The 28 point plan lurking in the background
Don't think for a second this ceasefire happened in a vacuum. It’s the first public test of a massive 28-point peace plan being hammered out by U.S. Special Envoy Steve Witkoff and Russian officials. We're talking about heavy concessions: capping the size of Ukraine’s military, amending the constitution to forget about NATO, and the painful reality of recognizing Russian sovereignty over annexed regions like Crimea and the Donbas.

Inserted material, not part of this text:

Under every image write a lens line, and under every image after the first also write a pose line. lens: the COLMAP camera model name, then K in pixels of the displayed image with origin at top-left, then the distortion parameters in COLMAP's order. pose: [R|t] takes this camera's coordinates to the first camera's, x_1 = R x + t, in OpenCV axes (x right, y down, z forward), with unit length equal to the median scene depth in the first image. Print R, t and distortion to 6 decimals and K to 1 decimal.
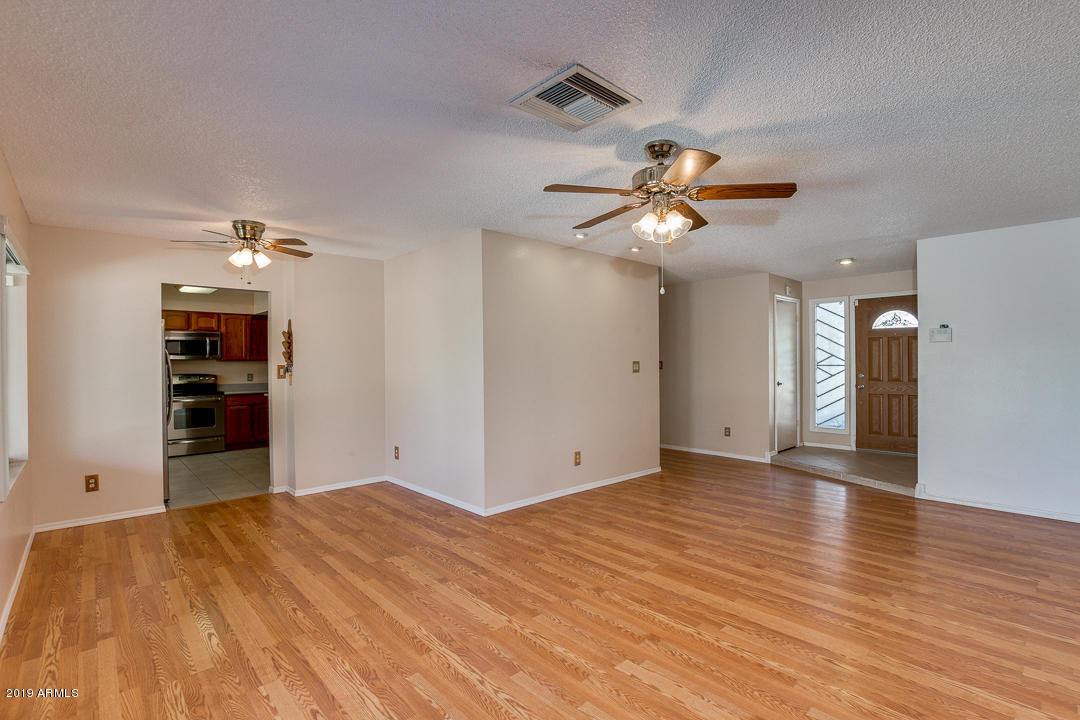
lens RADIAL K [[509.5, 0, 540.0], [0, 509.5, 360.0], [0, 0, 1]] dist [-0.020167, -0.034324]
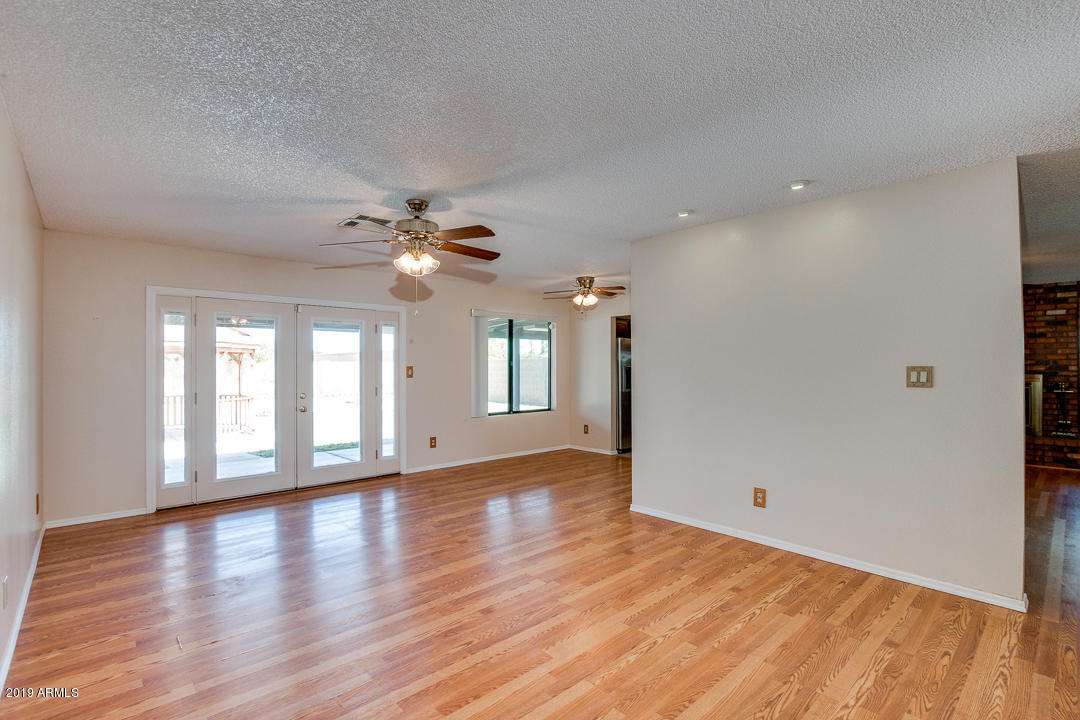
lens RADIAL K [[493.4, 0, 540.0], [0, 493.4, 360.0], [0, 0, 1]] dist [-0.015646, -0.000336]
pose [[0.000239, -0.005663, -0.999984, 0.980589], [0.004389, 0.999974, -0.005662, -0.004290], [0.999990, -0.004387, 0.000264, 0.851231]]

It’s a bitter pill for Kyiv. Zelensky has said he won’t accept peace "at any cost," but the pressure from Washington is mounting. Trump is balancing this against a separate conflict with Iran that’s tanking his domestic numbers. He needs a win. He needs the Ukraine war off the front pages so he can focus on the Gulf.
What happens when the clock hits midnight on May 11
The most dangerous moment isn't the parade. It’s the morning of May 12. If the prisoner swap finishes successfully, does the fighting just start up again? Or does this 72-hour breather turn into a week, then a month?

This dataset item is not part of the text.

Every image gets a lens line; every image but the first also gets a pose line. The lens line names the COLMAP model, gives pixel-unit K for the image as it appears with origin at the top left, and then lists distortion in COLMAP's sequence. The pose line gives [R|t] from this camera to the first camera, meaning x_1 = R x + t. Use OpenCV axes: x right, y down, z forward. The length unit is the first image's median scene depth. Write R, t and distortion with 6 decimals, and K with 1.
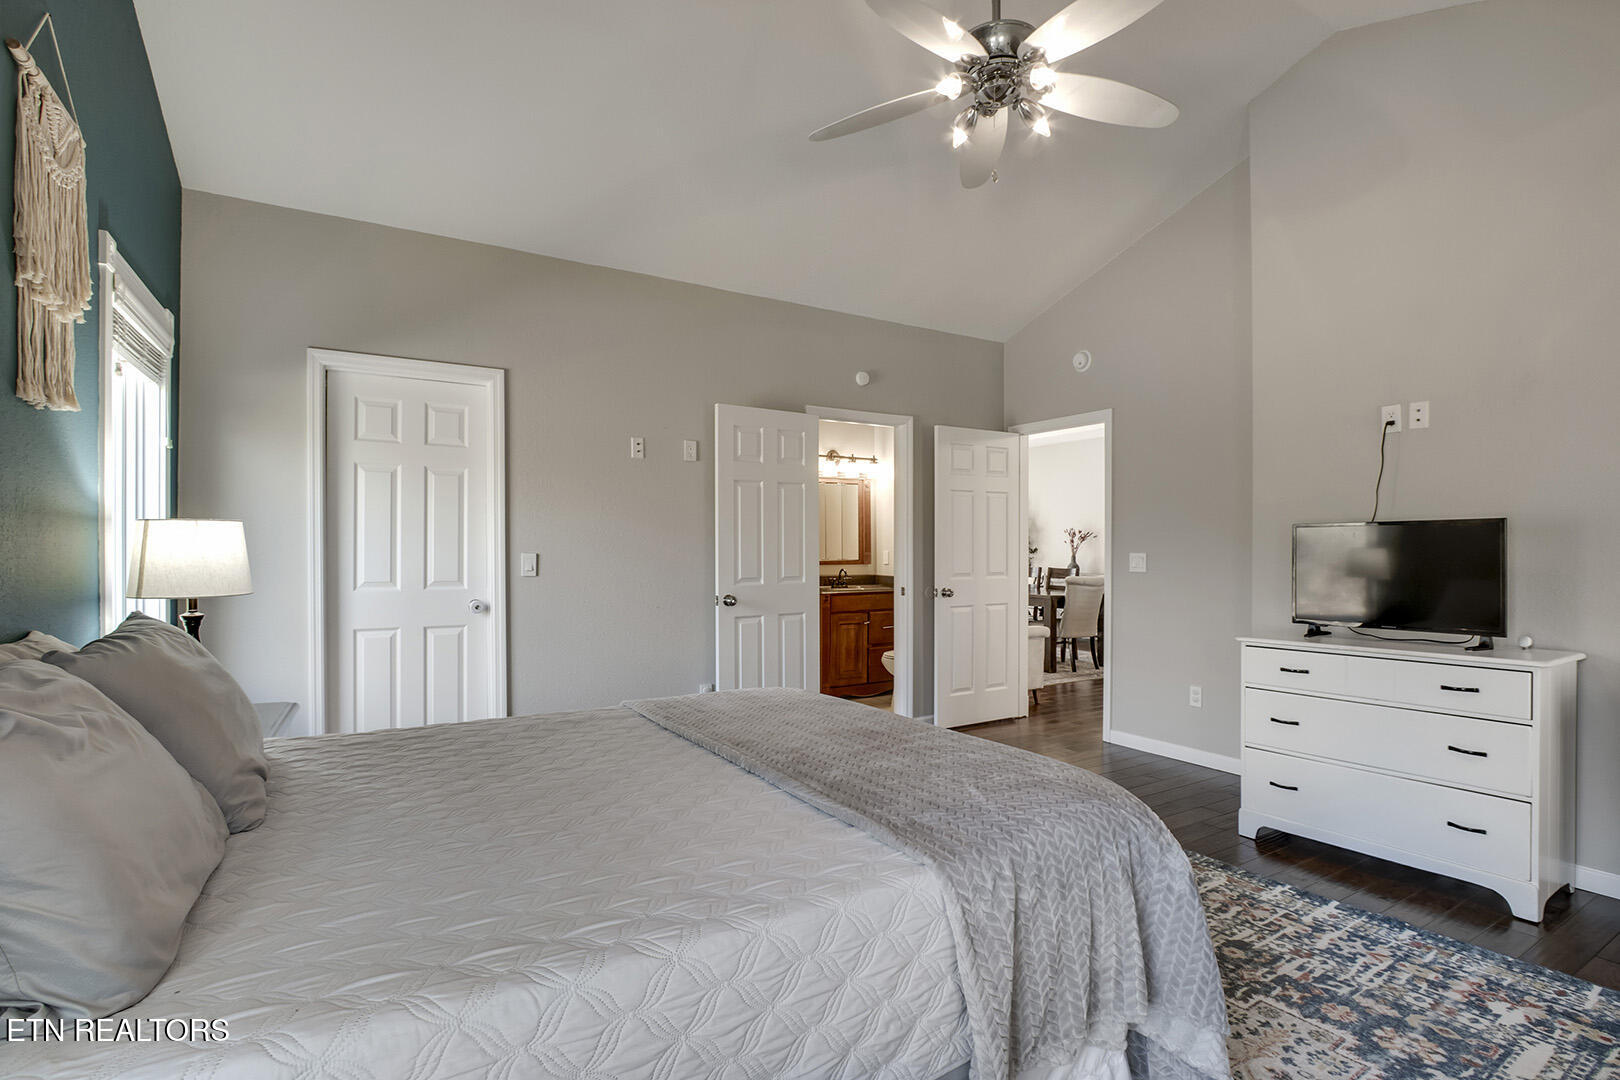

We’ve seen "unilateral" ceasefires fail within hours before. Just last week, a Russian-declared pause unraveled before the ink was dry. The difference now is the U.S. thumb on the scale. If either side violates this agreement, they aren't just fighting each other; they're blowing off a direct request from the White House.
If you’re watching this from the outside, don't look at the missiles in the sky—look at the buses crossing the border. If those 2,000 prisoners make it home, the momentum for a permanent deal becomes almost impossible to stop. If the shooting starts before the swap is done, we’re back to square one, and the next two years will be even bloodier than the last.
What you should do next
- Watch the official exchange points at the border. The success of the "Trump Truce" lives or dies by the headcount of returning soldiers.
- Monitor the "kinetic activity" reports from the Avdiivka and Bakhmut sectors. Any "localized" skirmish tonight could trigger a full-scale collapse of the May 12 talks.
- Pay attention to the rhetoric out of Berlin and Paris. If the EU feels sidelined by this U.S.-Russia deal, expect them to push back on the 28-point peace plan, which could stall the long-term settlement.